O major Eduardo Bordeaux Mattos, de 38 anos, oficial do Exército brasileiro, foi convocado em maio desse ano para chefiar uma equipe da Organização das Nações Unidas (ONU) na Síria. A missão era monitorar o conflito nas ruas de Aleppo, cidade mais disputadas entre as forças rebeldes e as tropas fiéis ao governo do presidente Bashar al-Assad.
Em meio aos intensos confrontos, Mattos foi alvo de tiros e viu corpos decapitados. O militar voltou ao Brasil, na última sexta-feira (17), depois que o trabalho da ONU foi encerrado pelo Conselho de Segurança, devido ao fracasso em conter a violência na região.
"Fomos cercados e alvo de tiros várias vezes. Durante protestos, milhares de pessoas tentaram virar os veículos blindados da ONU, que pesam mais de cinco toneladas. Em certa ocasião, uma granada foi colocada sobre o vidro e explodiu o carro. Por sorte, conseguimos sair a tempo e ninguém ficou ferido", diz Mattos, em entrevista.
Apesar dos ataques, o oficial brasileiro e os demais monitores da ONU não puderam usar armas para se defender. Não portar armamentos foi uma das exigências do governo sírio e de outros países para o envio da missão de observadores, em maio deste ano, quando os dois lados do conflito concordaram em negociar um fim para a guerra civil no país.
A atuação da imprensa na região é limitada. Apesar de não haver números oficiais, a oposição síria diz que o conflito já deixou mais de 24 mil mortos, a maioria composta de civis.

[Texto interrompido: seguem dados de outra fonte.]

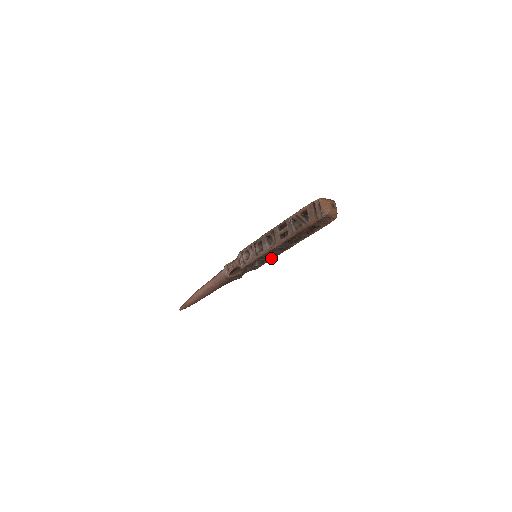
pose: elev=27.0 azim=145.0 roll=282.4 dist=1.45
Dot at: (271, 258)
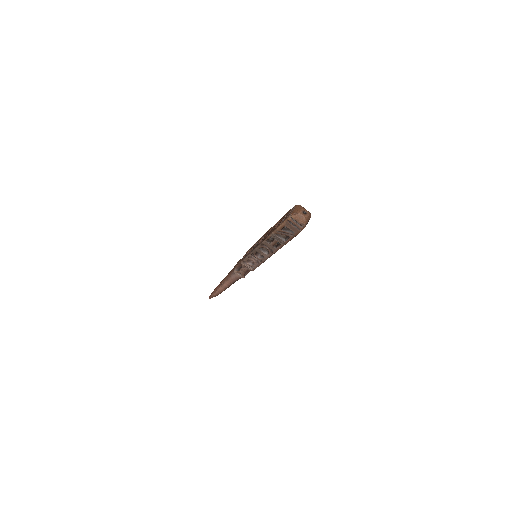
Dot at: occluded
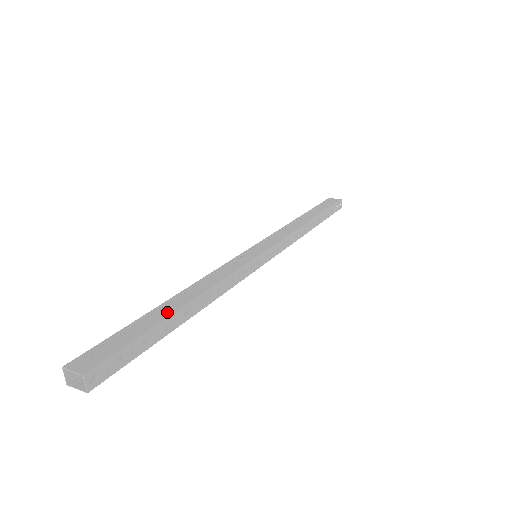
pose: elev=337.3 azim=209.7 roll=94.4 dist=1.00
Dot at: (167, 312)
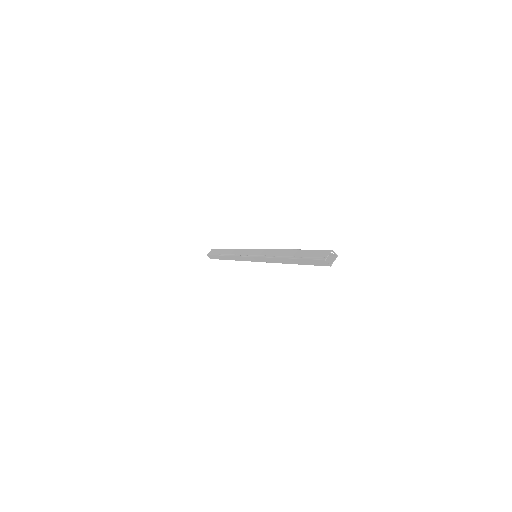
Dot at: (297, 252)
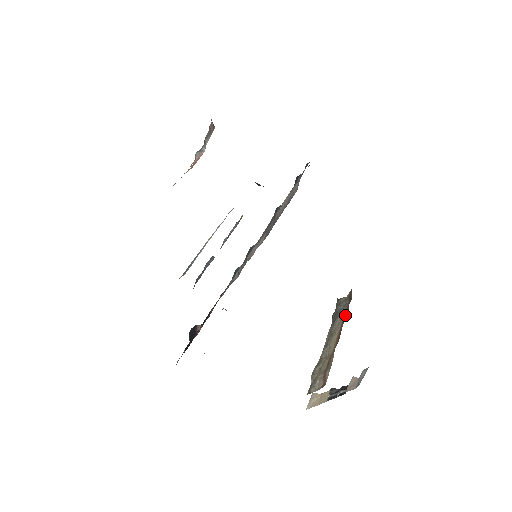
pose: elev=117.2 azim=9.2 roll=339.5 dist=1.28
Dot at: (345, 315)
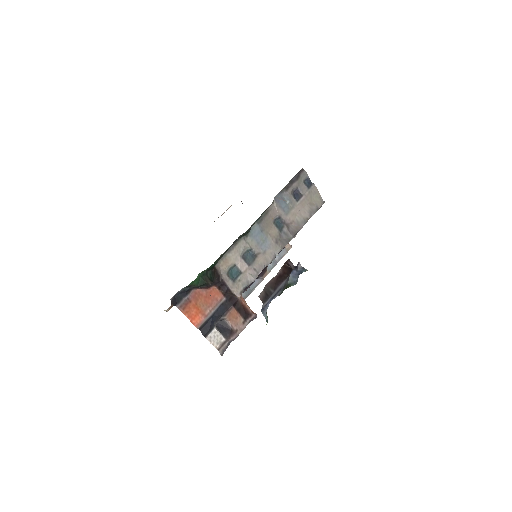
Dot at: occluded
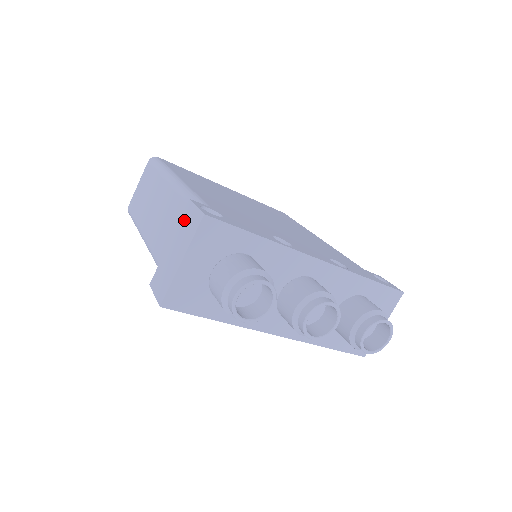
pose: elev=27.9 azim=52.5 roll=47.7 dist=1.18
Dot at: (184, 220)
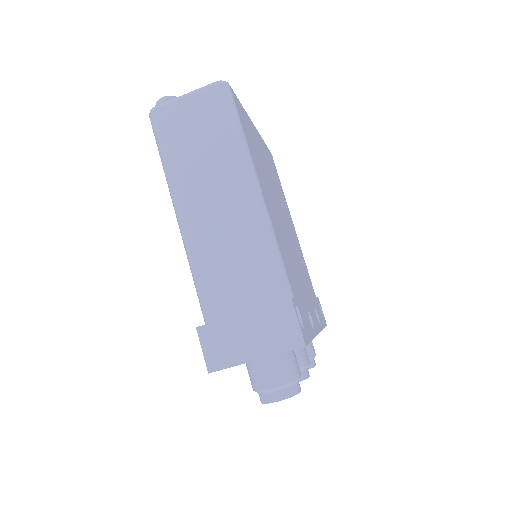
Dot at: (275, 316)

O conflito, iniciado em março de 2011 depois que o governo reprimiu violentamente protestos por mais democracia no país, já chegou à capital Damasco (veja o infográfico no fim da reportagem).
Além do major, outros 10 oficiais das Forças Armadas brasileiras foram enviados à Síria. Todos retornaram ao Brasil na última semana. "A situação é muito complicada. Qualquer um dos lados que decidir entrar com mão pesada para tentar vencer vai matar muita gente. Se o Ocidente der apoio à oposição, os combates irão aumentar e quem vai sofrer é a população. O mesmo ocorrerá do outro lado, se Assad mandar bombardear comunidades habitadas", diz Mattos.
O militar, que está de volta ao trabalho na Brigada de Infantaria de Selva, em Boa Vista (RR), onde atuava antes da convocação, fala que ?o povo sírio diz não apoiar nenhum dos lados" do conflito. "Eles afirmam que só querem que tudo volte à normalidade, desejam a paz para o país", relata.
Segundo o major, antes de cada patrulha, o time da ONU fazia contatos com ambos os lados, informando previamente itinerários, para evitar emboscadas. E, em alguns casos, recebeu alerta de que o acesso não seria permitido ou que era "arriscado" entrar em alguma área.
"Nossa missão era relatar abusos dos dois lados. E não interferir no que ocorria. Tínhamos acesso a áreas dos rebeldes e do governo, ouvíamos a população e os combatentes dos dois lados. Se havia abuso, detenções arbitrárias, excessos contra a população, relatávamos. Nossa função não era imparcial, mas neutra", diz. "E, no início (da missão), os dois lados respeitavam isso".
"A oposição é fragmentada e isso dificultava as conversas. Eles afirmavam sempre que não queriam papo, que não queriam negociar, que a única saída que buscam é a saída do Assad", afirma o major, citando conversas com rebeldes.
Sem pânico
O oficial brasileiro relata momentos tensos vividos durante os protestos e diz que é importante manter o controle mesmo nas situações mais difíceis. "A blindagem [do carro da ONU] segura até disparo de fuzil de calibre 7.62 mm. Mas quando você é alvejado, não sabe se o tiro passou, se o pneu furou, se tem condições de seguir. Você não pode entrar em pânico", afirma Mattos.
Ele diz que se perguntava "o que posso fazer para sair daqui o mais rápido possível?" durante os ataques. "Cheguei a ver pessoas, supostamente rebeldes, atirando em nosso comboio durante uma patrulha. Os tiros, tanto na área da oposição quanto na do governo, eram sempre direcionados aos veículos da ONU. Nenhum observador foi alvo quando estava fora do carro", recorda.
Quando vítimas eram encontradas mortas nas ruas, era difícil para a equipe verificar se os corpos eram de inocentes ou de combatentes. "Uma vez, encontramos cinco homens degolados, e a oposição disse que eram policiais. Mas não havia como confirmar a informação", exemplifica.